BEGIN SUPPLIED DATA

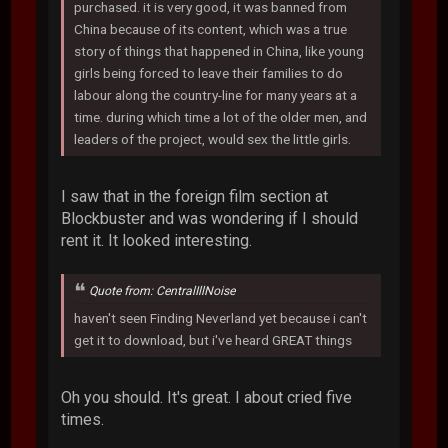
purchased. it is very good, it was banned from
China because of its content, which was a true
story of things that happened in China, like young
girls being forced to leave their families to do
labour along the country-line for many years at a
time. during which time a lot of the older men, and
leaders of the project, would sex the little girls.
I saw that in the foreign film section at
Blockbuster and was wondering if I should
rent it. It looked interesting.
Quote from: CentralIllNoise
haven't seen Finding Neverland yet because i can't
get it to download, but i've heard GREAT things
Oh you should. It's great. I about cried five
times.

END SUPPLIED DATA
BEGIN SUPPLIED DATA

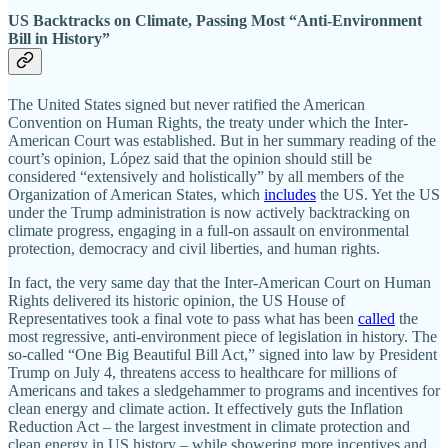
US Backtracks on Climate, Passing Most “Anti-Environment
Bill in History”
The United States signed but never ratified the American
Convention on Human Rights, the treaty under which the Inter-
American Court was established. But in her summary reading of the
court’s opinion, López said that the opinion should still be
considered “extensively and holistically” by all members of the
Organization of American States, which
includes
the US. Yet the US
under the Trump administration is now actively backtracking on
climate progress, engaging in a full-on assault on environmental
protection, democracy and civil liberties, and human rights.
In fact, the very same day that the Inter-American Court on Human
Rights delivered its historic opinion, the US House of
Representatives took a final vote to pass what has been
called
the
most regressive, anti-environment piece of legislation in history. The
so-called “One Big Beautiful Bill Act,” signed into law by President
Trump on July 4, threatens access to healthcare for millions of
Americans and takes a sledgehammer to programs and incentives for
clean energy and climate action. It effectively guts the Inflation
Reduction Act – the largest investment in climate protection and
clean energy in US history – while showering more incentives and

END SUPPLIED DATA

TASK OBJECTIVE> In the rows above, find each line that contains the word "opinion" and copy those lines.

SOLUTION TO THIS TASK>
court’s opinion, López said that the opinion should still be
Rights delivered its historic opinion, the US House of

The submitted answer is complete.